◆ WORK TO BE COMPLETED
There is material below. Print exactly the lines starting at the line with "Figure 8: Observation" and ending at the line with "Figure 16. Simulated", ends included, and no others.

◆ EXTRACTED DATA
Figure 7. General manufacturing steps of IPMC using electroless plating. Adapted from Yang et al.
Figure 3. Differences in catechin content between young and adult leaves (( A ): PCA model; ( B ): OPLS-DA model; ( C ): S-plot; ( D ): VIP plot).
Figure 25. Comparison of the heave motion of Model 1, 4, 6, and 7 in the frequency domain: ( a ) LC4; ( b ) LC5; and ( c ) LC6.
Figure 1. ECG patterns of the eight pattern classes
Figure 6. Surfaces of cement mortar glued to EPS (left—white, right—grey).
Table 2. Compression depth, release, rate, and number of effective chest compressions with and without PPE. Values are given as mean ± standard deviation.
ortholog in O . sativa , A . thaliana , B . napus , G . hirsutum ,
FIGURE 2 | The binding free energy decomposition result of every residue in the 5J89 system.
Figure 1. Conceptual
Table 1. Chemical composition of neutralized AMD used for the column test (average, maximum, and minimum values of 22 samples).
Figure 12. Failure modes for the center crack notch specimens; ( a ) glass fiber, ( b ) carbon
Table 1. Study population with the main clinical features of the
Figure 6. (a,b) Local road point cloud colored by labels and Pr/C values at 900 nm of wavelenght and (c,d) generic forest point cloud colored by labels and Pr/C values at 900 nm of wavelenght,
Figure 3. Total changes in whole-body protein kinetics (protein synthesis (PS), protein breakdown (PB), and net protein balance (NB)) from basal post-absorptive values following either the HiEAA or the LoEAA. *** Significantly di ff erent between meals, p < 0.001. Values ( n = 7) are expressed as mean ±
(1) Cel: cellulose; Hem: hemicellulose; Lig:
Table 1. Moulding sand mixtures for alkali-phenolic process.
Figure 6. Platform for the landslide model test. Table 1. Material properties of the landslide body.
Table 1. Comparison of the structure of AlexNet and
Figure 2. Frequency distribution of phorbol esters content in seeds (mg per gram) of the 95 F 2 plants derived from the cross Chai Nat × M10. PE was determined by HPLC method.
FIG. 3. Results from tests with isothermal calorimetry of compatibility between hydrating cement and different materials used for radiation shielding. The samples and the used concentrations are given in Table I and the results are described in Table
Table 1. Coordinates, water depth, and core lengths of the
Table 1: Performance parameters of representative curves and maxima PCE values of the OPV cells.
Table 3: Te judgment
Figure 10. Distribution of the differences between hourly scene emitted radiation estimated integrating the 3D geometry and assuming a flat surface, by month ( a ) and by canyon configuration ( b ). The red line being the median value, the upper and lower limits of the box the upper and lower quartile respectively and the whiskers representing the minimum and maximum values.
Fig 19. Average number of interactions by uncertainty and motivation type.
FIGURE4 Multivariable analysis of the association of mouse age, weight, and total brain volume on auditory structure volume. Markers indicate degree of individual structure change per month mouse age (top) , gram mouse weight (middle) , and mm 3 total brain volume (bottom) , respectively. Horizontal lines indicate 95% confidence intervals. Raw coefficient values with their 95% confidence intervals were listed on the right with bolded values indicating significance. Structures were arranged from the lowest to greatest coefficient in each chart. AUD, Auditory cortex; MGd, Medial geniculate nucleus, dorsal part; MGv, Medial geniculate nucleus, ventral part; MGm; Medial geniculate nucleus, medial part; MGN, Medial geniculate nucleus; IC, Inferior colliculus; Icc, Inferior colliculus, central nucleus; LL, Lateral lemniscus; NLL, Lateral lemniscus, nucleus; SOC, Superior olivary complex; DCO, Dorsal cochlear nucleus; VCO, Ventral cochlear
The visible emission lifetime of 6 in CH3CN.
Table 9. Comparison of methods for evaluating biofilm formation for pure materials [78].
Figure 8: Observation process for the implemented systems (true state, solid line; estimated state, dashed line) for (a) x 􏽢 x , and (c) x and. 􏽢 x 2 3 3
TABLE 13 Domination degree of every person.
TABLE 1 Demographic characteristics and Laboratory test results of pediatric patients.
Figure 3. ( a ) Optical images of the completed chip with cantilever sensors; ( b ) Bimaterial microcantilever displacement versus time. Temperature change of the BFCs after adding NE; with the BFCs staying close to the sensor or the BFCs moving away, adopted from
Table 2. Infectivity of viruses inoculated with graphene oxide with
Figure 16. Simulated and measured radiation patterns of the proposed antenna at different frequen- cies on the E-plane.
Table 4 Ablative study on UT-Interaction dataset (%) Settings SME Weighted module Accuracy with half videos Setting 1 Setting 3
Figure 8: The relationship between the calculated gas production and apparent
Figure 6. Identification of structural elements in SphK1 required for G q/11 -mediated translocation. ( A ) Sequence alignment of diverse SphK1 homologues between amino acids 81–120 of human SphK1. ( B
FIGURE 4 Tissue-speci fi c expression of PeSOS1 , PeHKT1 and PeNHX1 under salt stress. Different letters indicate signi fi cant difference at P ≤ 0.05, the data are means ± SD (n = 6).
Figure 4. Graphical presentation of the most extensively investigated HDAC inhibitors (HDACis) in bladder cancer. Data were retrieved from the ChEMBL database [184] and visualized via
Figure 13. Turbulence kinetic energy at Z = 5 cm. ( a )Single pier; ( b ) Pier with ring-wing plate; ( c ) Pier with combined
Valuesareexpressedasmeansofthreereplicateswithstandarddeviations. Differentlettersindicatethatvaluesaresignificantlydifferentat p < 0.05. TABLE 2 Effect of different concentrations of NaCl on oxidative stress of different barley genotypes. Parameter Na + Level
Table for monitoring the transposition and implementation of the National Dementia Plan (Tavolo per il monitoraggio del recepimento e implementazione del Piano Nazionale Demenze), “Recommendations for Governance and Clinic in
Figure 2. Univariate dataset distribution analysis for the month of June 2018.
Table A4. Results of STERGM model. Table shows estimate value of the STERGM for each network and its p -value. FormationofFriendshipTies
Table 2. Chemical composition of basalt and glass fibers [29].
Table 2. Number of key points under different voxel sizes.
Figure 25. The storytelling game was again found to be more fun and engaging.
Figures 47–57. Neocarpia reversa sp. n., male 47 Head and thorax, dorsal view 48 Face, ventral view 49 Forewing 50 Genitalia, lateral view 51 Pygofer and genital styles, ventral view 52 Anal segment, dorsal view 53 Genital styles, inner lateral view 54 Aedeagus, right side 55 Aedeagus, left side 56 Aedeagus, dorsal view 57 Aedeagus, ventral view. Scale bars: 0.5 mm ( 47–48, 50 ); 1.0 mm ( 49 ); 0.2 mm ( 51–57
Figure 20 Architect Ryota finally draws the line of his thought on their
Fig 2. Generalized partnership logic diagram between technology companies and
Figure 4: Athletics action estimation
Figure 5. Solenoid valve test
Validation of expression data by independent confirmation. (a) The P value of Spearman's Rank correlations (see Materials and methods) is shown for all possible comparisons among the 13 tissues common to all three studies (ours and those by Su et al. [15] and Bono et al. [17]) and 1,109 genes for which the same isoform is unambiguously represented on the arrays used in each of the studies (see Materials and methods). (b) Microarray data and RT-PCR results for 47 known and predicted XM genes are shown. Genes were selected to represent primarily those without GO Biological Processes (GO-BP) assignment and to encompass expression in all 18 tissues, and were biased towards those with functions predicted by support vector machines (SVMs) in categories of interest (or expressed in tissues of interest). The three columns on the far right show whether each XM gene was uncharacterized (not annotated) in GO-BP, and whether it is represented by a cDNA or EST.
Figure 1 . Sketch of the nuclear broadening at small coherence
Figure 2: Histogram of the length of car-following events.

◆ YOUR SOLUTION
Figure 8: Observation process for the implemented systems (true state, solid line; estimated state, dashed line) for (a) x 􏽢 x , and (c) x and. 􏽢 x 2 3 3
TABLE 13 Domination degree of every person.
TABLE 1 Demographic characteristics and Laboratory test results of pediatric patients.
Figure 3. ( a ) Optical images of the completed chip with cantilever sensors; ( b ) Bimaterial microcantilever displacement versus time. Temperature change of the BFCs after adding NE; with the BFCs staying close to the sensor or the BFCs moving away, adopted from
Table 2. Infectivity of viruses inoculated with graphene oxide with
Figure 16. Simulated and measured radiation patterns of the proposed antenna at different frequen- cies on the E-plane.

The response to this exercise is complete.